Taxes Trump : en Bourgogne, les vignerons s’estiment « pris en otages »
AFP le 17/03/2025 à 13:15
« On est pris en otages » : menacés de droits de douane prohibitifs, les vignerons de Bourgogne, pour qui le marché américain est le deuxième après la France, ont l'impression de faire les frais d'une guerre entre Donald Trump et l'UE qui les dépasse.
« Avec une augmentation de 200 %, c’est clairement un arrêt de la commercialisation de nos produits aux États-Unis », avertit sans ambages Damien Leclerc, directeur général de la coopérative La Chablisienne, premier producteur de Chablis (Yonne), dans le centre de la France. « La conséquence, elle sera dramatique », ajoute-t-il au milieu d’immenses cuves inox où repose ce très prestigieux vin blanc de Bourgogne.
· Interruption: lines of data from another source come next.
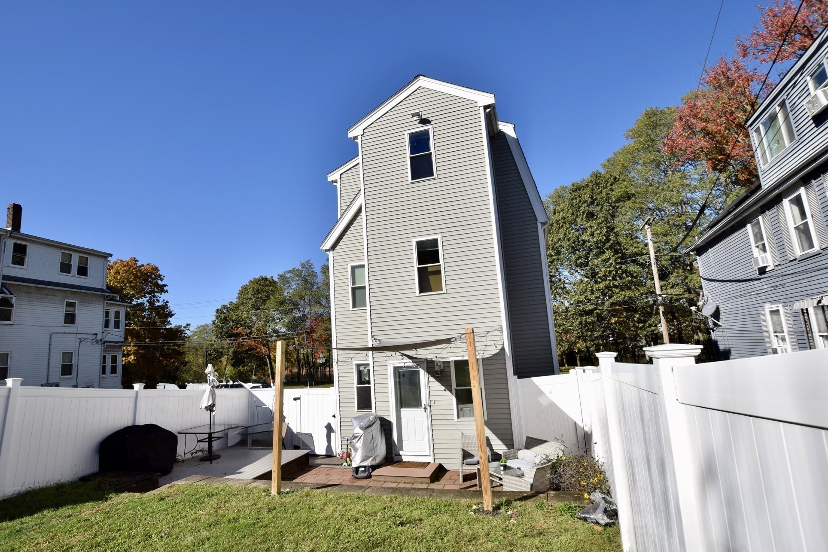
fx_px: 403
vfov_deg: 68.8
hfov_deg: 91.5
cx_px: 401
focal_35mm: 18
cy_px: 279
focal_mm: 11
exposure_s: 1/500
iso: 200
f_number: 11
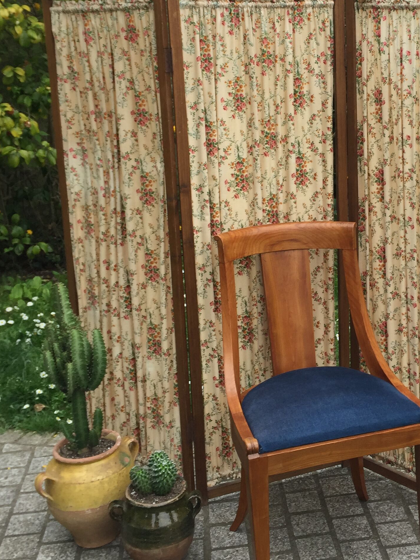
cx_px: 333
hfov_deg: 28.5
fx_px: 809
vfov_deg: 37.9
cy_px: 210
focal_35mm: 50
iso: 32
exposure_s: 1/430
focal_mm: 4.15
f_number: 2.2
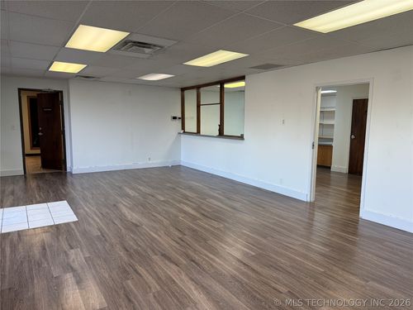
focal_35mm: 24
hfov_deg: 71.6
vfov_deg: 56.8
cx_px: 206
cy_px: 155
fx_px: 286
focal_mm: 6.76
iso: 160
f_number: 1.78
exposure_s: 1/235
Jeudi, le président américain Donald Trump a menacé d’imposer des droits de douane de 200 % sur les vins et alcools de l’Union européenne, si elle ne retirait pas les taxes de 50 % annoncées sur le bourbon américain.
« Ça serait une catastrophe. Ça pourrait porter nos bouteilles à 200 dollars », lâche Thiébault Huber, président de la Confédération des appellations et des vignerons de Bourgogne (CAVB). « Ça serait cataclysmique », renchérit Laurent Delaunay, président du Bureau interprofessionnel des vins de Bourgogne (BIVB).
Au-delà des chiffres, les vignerons bourguignons ont surtout le sentiment d’être les dindons de la farce. « On a un sentiment amer et d’injustice parce qu’on a l’impression d’être des otages de ce conflit qui nous dépasse complètement. Nous sommes des victimes collatérales », regrette M. Delaunay.
« On en a un peu assez d’être systématiquement ciblés quand il y a un différend commercial, car le vin représente la France. On n’a aucun pouvoir dans ces situations », ajoute le président.
La filière avait pourtant prévenu qu’il ne fallait pas « agiter le chiffon rouge des bourbons devant l’administration Trump. Mais on n’a pas été écoutés », déplore M. Delaunay. « On est pris en otage, pas seulement par les États-Unis mais également par l’UE », juge lui aussi M. Huber.
« Un seuil psychologique »
« On a passé des journées au Salon de l’agriculture à parler aux parlementaires en leur disant : attention aux conséquences si vous taxez les whiskys mais nos messages n’ont pas été entendus », juge-t-il.
En Bourgogne, les menaces de Trump réveillent de très mauvais souvenirs. Lors de son premier mandat, Donald Trump avait mis en place de 2019 à 2021 une surtaxe de 25 % sur le vin français, à la suite du conflit entre Airbus et Boeing.
Les bourgognes avaient alors vu leurs exportations chuter « de 25 % », se souvient Laurent Delaunay.
La Bourgogne est l’une des régions viticoles les plus exposées à une hausse des droits de douane américains : en 2024, les États-Unis ont en effet représenté 23,5 % du chiffre d’affaires et 21,8 % des volumes de vins de Bourgogne exportés.
C’est plus que la moyenne nationale : 21,2 % de l’ensemble des exportations de vin français en valeur et 15,7 % en volume sont exportés aux USA.
La Bourgogne a de plus récemment bénéficié d’un bond de ses ventes aux États-Unis (+ 16 % en volume et + 26 % en valeur). « Les États-Unis, c’est notre deuxième marché après la France », résume M. Huber.
Le dynamisme est particulièrement vrai pour les blancs qui forment 63 % des volumes exportés aux États-Unis et qui bénéficiaient d’un élan prometteur. Les ventes de Chablis aux États-Unis ont ainsi bondi de 9 % en valeur sur le premier semestre 2024 (dernier chiffre disponible).
« Nos vins blancs ont connu cette année un fort développement » aux USA, rappelle Damien Leclerc, de La Chablisienne.
Une hausse des droits de douane, même si elle se limite à 25 %, comme précédemment annoncée par M. Trump, viendrait stopper cette croissance en faisant « passer un seuil psychologique important puisqu’on serait au-delà des trente dollars » la bouteille, craint le directeur.
Mais la vindicte trumpienne pourrait se retourner contre les États-Unis, avertissent les vignerons. « Mon domaine vend à 60 % à l’export, dont un quart vers les USA. Donc je vais plus m’ouvrir à d’autres marchés », explique M. Huber, citant la Chine notamment. « Mais quand les US vont se réveiller, on n’aura plus de vins à leur vendre ».